Novoheart’s primary goal is to innovate and impact drug discovery and the evolution of heart therapeutics with their proprietary bioengineered human heart constructs, to advance them further, into transplantable grafts for cell-based regenerative heart therapies with significantly improved safety as well as efficacy. By growing pieces of tissues that can emulate certain aspects of the human heart, Novoheart can perform laboratory testing to better understand how drugs and therapeutics might interact with a human heart. Costa explains how 90% of drugs ultimately fail and never make it to clinics to help patients, even after a decade of work with several billion dollars spent on research. He discusses how animal testing is perhaps the primary reason for drug failures in development, for animal testing is not exceptionally predictive of how a particular drug will work in a human body. And for fear of potentially extreme cardiac side effects, human testing is rarely if ever done; thus, Novoheart’s testing on their laboratory-produced human tissues allows for more reliable testing that will be indicative of the actual human use of a drug.

The cell and tissue engineering expert discusses many of the areas Novoheart is innovating.

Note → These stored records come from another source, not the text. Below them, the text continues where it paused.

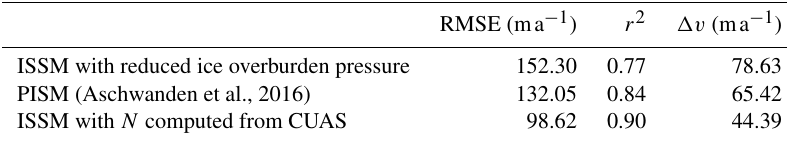
Table 4. Comparison of modeling results for horizontal ice velocity to observed values (Rignot and Mouginot, 2012). Herein RMSE denotes the root mean square error or L2-norm, r 2 is the Pearson correlation coefficient, and (cid:49)V is the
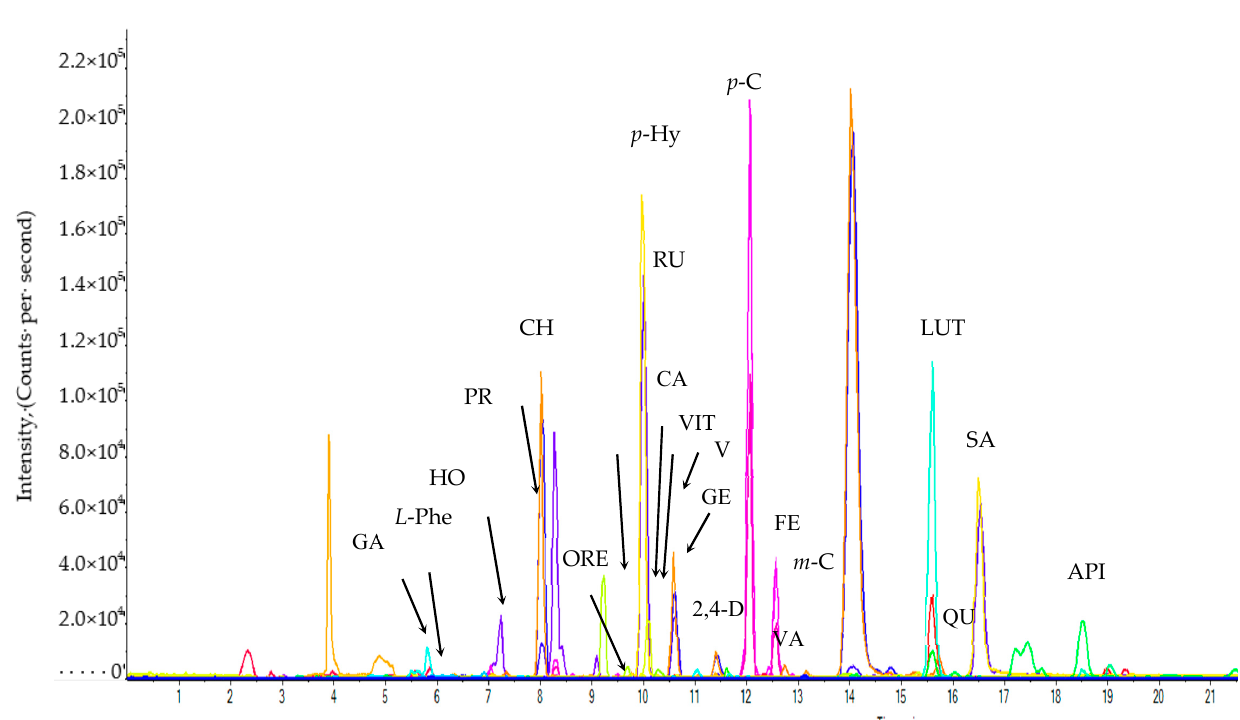
Figure 3. Representative multiple reaction monitoring mode (MRM) ion chromatogram of MS-448 accession. GA:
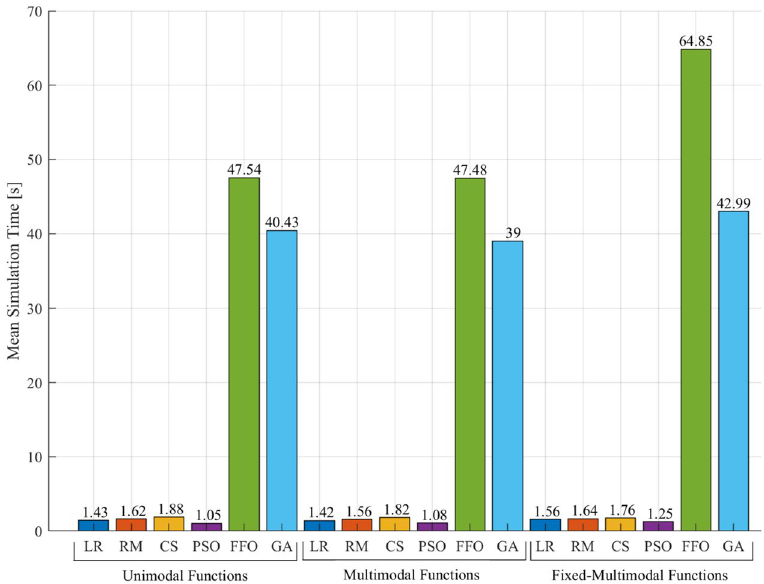
Figure 9. Average simulation time.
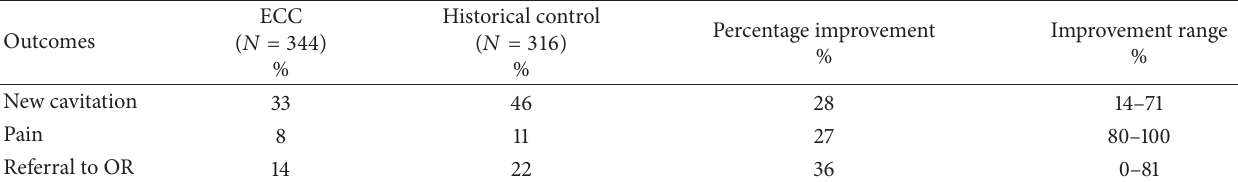
Table 3: ECC Phase 2: comparison of rates of new cavitation, pain, and referral to OR between ECC patients and historical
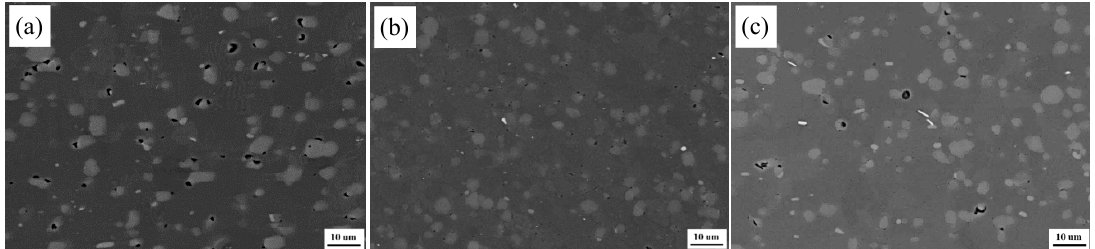
Figure 8. SEM images at the NZs of FSW joints under different states: ( a ) T1; ( b ) T4; ( c ) T6.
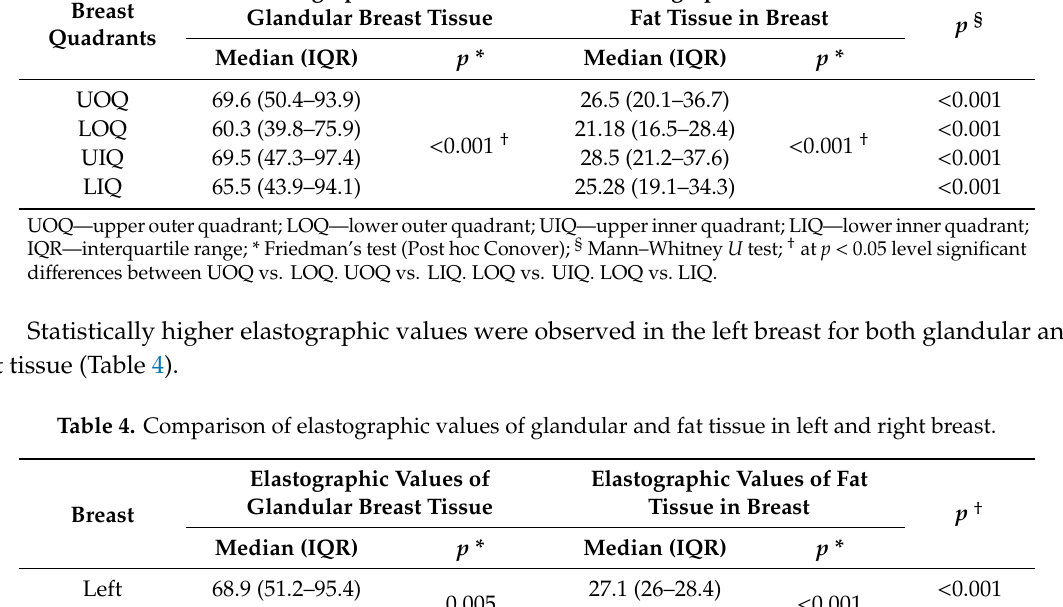
Table 3. Comparison of elastographic values of glandular and fat tissue in di ff erent breast quadrants. Elastographic Values of Breast Quadrants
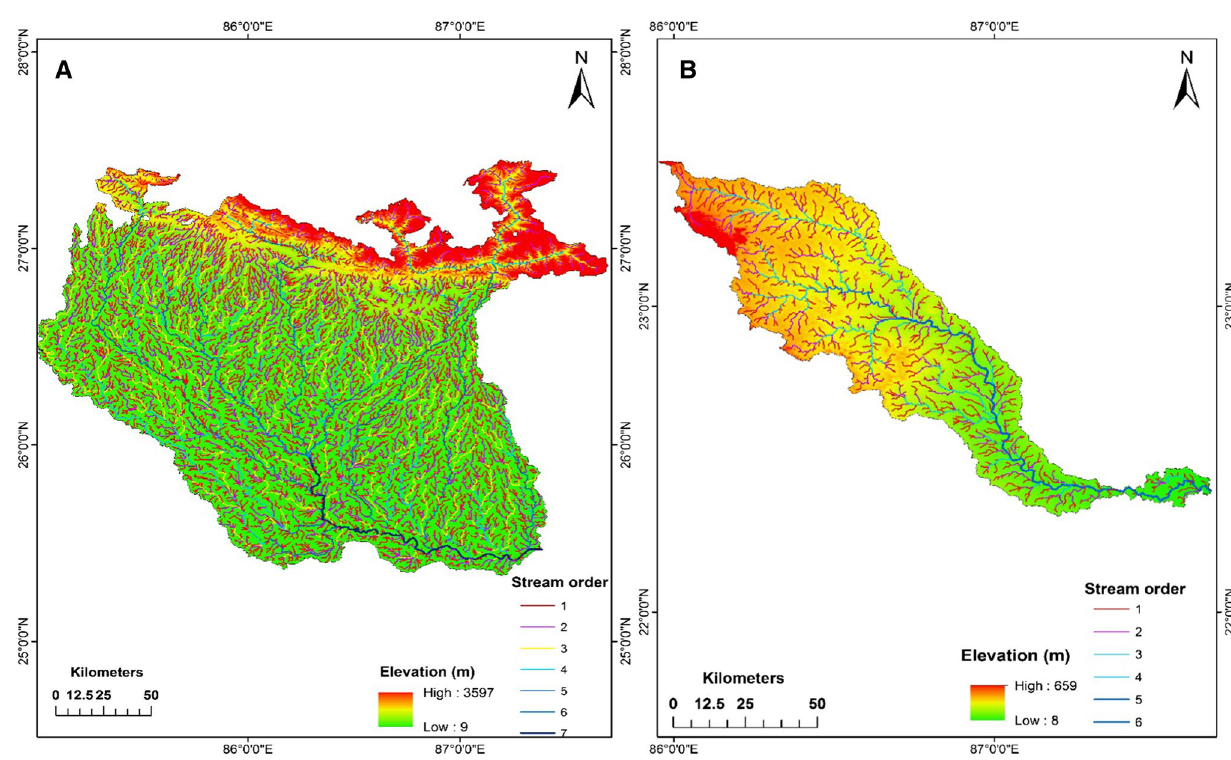
Fig. 4 Linear aspects of River basin morphometry a Kosi and b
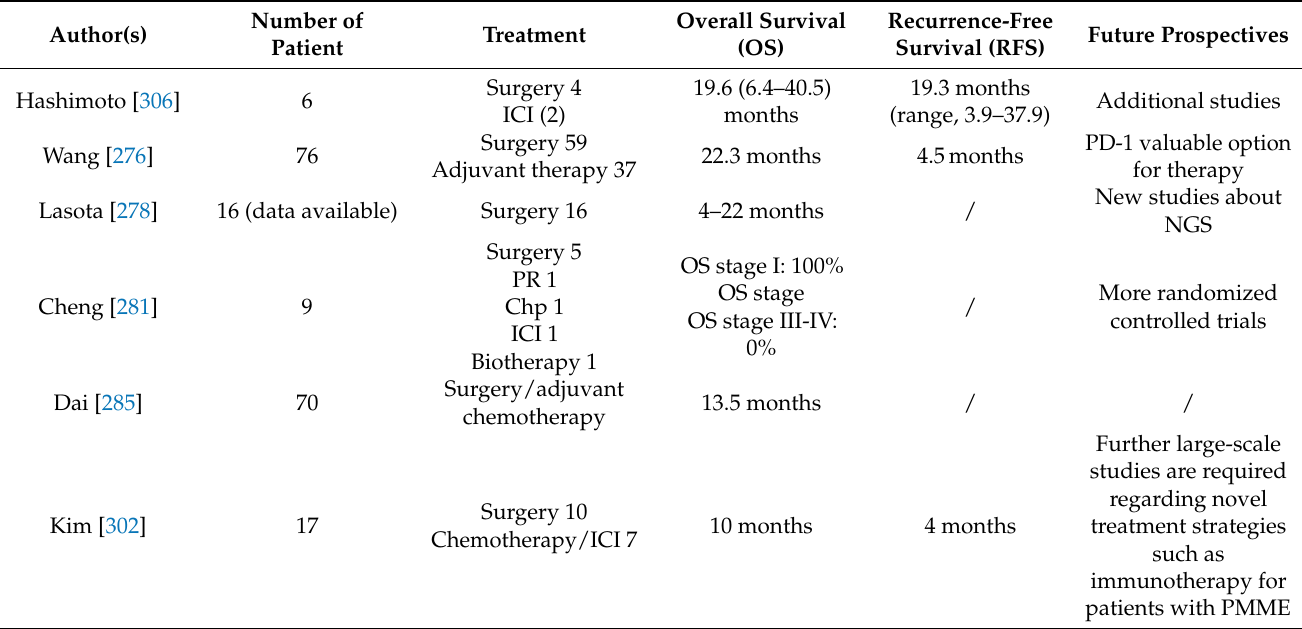
Table 1. Overall Survival and Regression-free Survival data from some studies with a great number of patients with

One such area is Novoheart’s trademarked MyHeart platform, which involves multiple assays that vary in complexity. He explains that heart disease and cardiac toxicity can arise in the electrical and contractile properties of the heart, thus Novoheart has designed engineered tissues to directly address problems and issues that pertain to both of the heart’s major properties.

Novoheart has developed a proprietary method for differentiating human stem cells into the ventricular myocytes of the heart muscle cells that work with the large pumping ventricles of the heart. Their focus is on these types of cells as the ventricle area is where arrhythmias, cardiomyopathies, and contractile defects occur in human patients. Costa discusses the specifics of various branches of their work. He details how their methods allow them to gather detailed real information on contractility due to sensors that are integrated into their tissues, thus allowing them to measure twitch force and other variables that would be significant factors in assessing a real human heart’s function and force, etc. And in regard to pump function, they devised a way to grow tissue around a silicone balloon to measure pressure and volume.

The biomedical engineering expert discusses the value of laboratory-based trials for testing drug effectiveness, as the lab environment allows for optimization and experimentation to hone a more ideal solution, whereas, in human drug trials, any failures will generally end the trial immediately. Costa gives an overview of some areas of testing that he is particularly excited about, such as methods they have developed to study assays created from diseased patient cells. Their process will allow them to study the efficacy of compounds on their tissues that show symptoms of the disease in order to find methods or treatments to end those symptoms, and then utilize that information to treat real patients. The work is complex, but Costa’s team strives to develop and innovate various methods to study diseases that impact heart function and performance, and as their work advances he hopes to continue to discover new means to improve heart health.